Why retirement is a concern

The actuarial deficit, or the difference between the present value of benefits and contributions from all members, may be manageable now, but is expected to rise sharply in the coming decades, as the number of retirees increases. The government is keen to ensure that this does not jeopardize social security for low-paid workers.

In a series of letters to the EPFO ​​earlier this month, the Center of Indian Trade Unions (CITU) had also raised doubts about the disclaimers on the portal. In its letter, it mentioned how the subscribers opting for the higher pension benefit will have to submit an affidavit authorizing the central government to amend the scheme “as it may think fit”.

“As such, the pension calculation formula has already been specified/defined in the scheme … why is such a disclaimer inserted?” the letter said. Some retirees have also filed writ petitions in various state high courts.

EPFO has extended the deadline for opting for higher pension to May 3 from the March deadline earlier. In a ruling on 4 November, the Supreme Court had upheld the changes to the Wage Earners’ Pension Scheme, 2014, which meant a new chance for employees who were existing EPS members on 1 September 2014 to contribute up to 8.33 per cent. ‘actual’ wages – against 8.33 per cent of pensionable pay capped at Rs 15,000 per month – for pension.

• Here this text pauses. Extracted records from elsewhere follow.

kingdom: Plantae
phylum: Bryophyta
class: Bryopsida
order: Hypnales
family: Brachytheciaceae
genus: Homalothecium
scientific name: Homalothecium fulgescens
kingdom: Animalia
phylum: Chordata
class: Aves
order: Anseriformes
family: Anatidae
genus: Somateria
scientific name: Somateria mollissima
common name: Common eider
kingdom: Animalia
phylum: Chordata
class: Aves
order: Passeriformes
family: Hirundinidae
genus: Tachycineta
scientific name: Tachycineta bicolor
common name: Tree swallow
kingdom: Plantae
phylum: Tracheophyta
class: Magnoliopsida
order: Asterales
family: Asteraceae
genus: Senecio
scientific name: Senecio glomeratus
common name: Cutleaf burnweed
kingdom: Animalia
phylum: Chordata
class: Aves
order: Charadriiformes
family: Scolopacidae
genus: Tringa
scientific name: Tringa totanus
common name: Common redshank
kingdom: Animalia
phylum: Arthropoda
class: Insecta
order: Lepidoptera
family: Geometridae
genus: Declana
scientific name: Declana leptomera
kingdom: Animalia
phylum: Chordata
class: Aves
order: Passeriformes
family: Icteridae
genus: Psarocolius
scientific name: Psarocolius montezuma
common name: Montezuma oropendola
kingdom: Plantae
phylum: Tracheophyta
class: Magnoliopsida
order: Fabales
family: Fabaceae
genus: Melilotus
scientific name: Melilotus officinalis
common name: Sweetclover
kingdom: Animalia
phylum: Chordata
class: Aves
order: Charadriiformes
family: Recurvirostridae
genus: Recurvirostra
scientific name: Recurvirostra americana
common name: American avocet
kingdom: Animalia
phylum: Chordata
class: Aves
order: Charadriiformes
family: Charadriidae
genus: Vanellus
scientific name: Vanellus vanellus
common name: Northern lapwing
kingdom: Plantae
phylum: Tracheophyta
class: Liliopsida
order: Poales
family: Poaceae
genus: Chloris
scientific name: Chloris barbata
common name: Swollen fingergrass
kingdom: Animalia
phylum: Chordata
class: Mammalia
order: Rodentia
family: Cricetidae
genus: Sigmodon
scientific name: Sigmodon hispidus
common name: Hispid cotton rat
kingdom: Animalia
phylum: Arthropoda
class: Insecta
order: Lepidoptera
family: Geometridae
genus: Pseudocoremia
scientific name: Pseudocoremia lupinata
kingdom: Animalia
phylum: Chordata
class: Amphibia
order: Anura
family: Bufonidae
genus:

EPS gives employees a pension after they reach the age of 58, if they have served at least 10 years of seniority and have retired at the age of 58. The monthly pension is calculated based on this formula: Monthly pension = pensionable salary x pensionable service / 70, per a pro rata basis linked to maximum monthly pensionable pay of Rs 6,500 for pensionable service till September 1, 2014 and Rs 15,000 thereafter.